The possibility that engaging in other positive lifestyle behaviours besides cancer screening may increase also cancer screening (Sözmen et al., 2016; Theme et al., 2016) was confirmed in this study in the case physical activity. Further, the study found that among those tested for HIV status in this survey the uptake of cancer screening of HIV negative persons was higher (53.6% for cervical and 14.9% for breast cancer) than for those who tested HIV negative (42.2% for cervical and 4.9% for breast cancer). However, among those who tested positive to exposure to ART the cancer-screening uptake was significantly higher, in particular in the case of cervical cancer screening, (analysis not shown) than those who tested non-exposure to ART. This finding seems to show the increased uptake of cervical cancer screening among individuals on ART, responding to the South African Department of Health guidelines for HIV-infected women that “Pap smear screening should be done for all women at least 18 years of age at initiation of antiretroviral therapy (ART) and once every 3 years following a negative Pap result” (South African Department of Health, 2010, p.3).

Study limitations

This investigation had several limitations. Due to the cross-sectional survey data, no causative conclusions can be drawn between independent variables and cancer screening methods. Further, data on cancer screening methods were assessed by self-report over a long time period, which may have led to underreporting. Other factors that may have impacted on cancer screening uptake such as knowledge and perception of cancer were not assessed in this study and should be included in future studies.
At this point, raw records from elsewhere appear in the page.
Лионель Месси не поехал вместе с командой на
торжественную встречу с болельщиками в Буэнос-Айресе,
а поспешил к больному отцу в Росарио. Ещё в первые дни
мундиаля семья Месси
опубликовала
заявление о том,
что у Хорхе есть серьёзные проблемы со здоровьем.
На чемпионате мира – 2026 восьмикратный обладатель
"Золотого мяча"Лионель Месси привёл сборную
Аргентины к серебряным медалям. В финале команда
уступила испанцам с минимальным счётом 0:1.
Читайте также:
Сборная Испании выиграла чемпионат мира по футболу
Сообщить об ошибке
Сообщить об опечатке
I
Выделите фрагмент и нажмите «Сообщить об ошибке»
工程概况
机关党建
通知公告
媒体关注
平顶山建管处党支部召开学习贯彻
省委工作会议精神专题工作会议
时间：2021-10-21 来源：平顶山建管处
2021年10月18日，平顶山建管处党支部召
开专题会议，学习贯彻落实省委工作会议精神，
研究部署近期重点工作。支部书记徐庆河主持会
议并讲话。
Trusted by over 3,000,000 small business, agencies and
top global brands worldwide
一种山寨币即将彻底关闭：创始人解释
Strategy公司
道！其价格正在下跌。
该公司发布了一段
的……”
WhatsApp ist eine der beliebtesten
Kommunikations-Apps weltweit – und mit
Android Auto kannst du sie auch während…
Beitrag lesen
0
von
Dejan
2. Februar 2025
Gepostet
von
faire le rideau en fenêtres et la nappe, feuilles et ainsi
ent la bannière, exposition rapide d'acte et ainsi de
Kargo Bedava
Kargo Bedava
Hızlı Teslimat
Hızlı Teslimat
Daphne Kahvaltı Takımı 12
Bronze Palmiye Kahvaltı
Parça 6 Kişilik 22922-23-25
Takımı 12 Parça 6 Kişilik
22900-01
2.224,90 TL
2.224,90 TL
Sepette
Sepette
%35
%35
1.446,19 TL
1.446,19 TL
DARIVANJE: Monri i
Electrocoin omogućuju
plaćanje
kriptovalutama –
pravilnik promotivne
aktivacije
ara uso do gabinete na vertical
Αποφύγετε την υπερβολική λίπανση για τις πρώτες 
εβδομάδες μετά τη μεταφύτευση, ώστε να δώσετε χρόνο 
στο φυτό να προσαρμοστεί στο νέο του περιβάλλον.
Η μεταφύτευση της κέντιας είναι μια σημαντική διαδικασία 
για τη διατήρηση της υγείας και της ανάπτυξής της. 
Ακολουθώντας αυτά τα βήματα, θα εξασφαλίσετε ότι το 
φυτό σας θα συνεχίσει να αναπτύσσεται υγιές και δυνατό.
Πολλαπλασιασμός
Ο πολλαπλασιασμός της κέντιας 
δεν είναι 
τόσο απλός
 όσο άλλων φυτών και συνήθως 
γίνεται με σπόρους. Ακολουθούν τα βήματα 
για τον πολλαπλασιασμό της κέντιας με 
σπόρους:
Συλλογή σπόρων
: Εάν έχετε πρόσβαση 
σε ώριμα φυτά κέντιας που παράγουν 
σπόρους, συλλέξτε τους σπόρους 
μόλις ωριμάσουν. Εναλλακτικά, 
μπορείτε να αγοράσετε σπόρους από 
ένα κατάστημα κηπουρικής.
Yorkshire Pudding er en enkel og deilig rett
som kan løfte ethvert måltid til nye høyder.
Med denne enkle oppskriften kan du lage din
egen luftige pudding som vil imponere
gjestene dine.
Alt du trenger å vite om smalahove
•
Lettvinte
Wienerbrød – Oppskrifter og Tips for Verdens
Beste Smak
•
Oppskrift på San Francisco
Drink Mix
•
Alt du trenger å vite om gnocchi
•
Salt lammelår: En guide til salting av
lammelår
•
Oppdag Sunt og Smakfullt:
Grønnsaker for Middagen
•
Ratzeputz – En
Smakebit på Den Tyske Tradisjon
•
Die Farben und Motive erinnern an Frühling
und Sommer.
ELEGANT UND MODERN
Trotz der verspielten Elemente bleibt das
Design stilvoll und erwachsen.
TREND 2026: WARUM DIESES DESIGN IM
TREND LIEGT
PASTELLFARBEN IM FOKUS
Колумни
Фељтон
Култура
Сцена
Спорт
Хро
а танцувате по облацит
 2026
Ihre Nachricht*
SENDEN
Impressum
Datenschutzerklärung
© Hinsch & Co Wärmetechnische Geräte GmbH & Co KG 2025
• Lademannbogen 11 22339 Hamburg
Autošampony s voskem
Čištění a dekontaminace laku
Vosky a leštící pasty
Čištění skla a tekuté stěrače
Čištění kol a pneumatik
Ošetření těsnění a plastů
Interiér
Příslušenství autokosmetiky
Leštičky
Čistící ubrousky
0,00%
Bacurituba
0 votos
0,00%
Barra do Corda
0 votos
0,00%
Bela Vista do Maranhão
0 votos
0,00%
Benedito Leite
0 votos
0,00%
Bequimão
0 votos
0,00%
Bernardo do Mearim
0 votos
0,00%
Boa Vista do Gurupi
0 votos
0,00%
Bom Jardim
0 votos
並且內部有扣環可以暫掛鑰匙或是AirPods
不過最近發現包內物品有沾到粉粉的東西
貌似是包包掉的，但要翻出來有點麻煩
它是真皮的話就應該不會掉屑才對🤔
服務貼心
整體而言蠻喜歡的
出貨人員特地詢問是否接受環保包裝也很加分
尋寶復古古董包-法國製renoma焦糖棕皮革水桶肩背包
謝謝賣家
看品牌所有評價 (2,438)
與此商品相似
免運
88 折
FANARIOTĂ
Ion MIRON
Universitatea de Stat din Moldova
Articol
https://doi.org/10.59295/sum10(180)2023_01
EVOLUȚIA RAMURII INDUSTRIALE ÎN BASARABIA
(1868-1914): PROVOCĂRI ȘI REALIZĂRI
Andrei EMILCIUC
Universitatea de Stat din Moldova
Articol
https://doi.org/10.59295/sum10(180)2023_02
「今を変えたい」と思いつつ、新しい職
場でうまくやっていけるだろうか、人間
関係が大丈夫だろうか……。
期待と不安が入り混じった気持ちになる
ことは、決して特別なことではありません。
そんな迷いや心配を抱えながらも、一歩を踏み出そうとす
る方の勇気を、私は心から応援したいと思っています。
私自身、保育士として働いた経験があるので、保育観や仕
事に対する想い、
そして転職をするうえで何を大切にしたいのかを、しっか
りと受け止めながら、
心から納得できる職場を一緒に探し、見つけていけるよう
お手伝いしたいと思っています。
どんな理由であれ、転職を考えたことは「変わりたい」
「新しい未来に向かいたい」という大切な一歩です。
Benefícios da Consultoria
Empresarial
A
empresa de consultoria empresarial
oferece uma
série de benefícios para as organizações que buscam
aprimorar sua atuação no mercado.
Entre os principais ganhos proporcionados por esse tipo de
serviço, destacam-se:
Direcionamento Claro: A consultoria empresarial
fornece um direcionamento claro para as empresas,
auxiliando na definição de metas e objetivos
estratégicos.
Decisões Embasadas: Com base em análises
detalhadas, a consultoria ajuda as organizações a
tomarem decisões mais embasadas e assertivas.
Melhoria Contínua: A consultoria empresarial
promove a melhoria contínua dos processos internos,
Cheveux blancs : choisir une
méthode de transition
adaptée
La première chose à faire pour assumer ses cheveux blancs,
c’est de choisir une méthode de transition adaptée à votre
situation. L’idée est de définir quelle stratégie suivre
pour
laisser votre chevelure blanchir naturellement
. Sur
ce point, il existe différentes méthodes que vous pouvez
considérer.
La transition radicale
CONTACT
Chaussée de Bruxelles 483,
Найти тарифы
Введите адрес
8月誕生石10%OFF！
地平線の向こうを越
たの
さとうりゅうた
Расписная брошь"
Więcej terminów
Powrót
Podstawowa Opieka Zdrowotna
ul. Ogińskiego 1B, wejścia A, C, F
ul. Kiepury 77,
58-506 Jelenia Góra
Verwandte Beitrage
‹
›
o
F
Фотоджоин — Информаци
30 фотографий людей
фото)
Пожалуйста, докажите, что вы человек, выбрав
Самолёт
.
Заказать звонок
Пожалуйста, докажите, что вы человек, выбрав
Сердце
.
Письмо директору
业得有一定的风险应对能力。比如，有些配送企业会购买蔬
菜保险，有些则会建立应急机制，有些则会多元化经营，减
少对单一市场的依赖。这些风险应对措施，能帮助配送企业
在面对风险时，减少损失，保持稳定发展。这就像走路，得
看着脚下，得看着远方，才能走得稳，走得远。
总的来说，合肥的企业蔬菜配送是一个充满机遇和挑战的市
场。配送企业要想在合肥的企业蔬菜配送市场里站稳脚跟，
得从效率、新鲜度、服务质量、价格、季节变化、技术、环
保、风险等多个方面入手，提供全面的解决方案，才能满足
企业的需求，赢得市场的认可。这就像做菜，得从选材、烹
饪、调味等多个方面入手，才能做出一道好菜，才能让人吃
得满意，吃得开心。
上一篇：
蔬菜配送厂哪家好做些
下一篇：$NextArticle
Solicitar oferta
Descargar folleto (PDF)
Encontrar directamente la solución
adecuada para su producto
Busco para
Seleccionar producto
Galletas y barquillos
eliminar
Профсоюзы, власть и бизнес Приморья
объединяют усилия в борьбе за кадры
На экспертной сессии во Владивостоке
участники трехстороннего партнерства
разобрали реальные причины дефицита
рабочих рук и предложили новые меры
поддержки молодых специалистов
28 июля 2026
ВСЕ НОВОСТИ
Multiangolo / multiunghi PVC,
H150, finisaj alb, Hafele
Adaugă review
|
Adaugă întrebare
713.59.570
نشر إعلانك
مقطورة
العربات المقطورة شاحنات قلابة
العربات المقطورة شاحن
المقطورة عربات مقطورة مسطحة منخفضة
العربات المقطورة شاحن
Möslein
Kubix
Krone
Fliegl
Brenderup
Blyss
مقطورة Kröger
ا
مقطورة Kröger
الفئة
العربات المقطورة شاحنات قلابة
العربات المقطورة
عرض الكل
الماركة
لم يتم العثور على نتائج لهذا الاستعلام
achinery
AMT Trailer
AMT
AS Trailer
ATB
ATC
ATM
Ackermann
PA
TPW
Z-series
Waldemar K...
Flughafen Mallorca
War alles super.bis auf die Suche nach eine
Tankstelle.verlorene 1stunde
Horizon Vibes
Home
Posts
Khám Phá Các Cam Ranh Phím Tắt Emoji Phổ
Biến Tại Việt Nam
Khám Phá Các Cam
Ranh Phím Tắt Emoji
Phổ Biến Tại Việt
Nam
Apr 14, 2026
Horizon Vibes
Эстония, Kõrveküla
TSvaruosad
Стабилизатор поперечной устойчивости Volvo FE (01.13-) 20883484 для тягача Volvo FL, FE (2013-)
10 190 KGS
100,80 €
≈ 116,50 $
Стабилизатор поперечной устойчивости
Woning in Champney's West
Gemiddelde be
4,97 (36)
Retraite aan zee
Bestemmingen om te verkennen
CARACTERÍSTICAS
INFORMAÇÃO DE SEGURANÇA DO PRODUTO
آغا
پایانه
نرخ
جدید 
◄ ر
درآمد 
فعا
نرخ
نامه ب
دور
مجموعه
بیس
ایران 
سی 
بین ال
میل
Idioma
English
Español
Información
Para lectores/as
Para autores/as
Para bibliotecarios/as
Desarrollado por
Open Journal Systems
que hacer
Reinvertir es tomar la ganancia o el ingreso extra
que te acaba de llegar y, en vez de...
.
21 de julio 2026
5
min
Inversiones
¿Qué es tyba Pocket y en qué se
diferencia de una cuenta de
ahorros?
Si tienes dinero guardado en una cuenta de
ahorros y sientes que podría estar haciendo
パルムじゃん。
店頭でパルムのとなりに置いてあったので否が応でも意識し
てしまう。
In conclusion, cervical cancer screening was high but breast cancer screening was low in spite of it being a public health problem in South Africa. There are some socio-economic disparities in both breast and cervical cancer screening that can be targeted for interventions. This may be attributed to the limited availability, affordability, and accessibility of breast cancer screening services among socio-economically disadvantaged individuals.

Acknowledgements

The work used data from the “Human Sciences Research Council. South African National HIV Prevalence, HIV Incidence, Behaviour and Communication Survey (SABSSM) 2012: Combined - All provinces. [Data set]. SABSSM 2012 Combined. Version 1.0. Pretoria South Africa: Human Sciences Research Council [producer] 2013, Human Sciences Research Council [distributor] 2016. http://dx.doi.org/doi:10.14749/1485430466.” The original study was supported by the “USA’s Centers for Disease control and Prevention and the Human Sciences Research Council, the Bill and Melinda Gates Foundation, the United Nations Children’s Fund, and the South African National AIDS Council.”

Statement conflict of Interest

The authors declare no conflict of interest.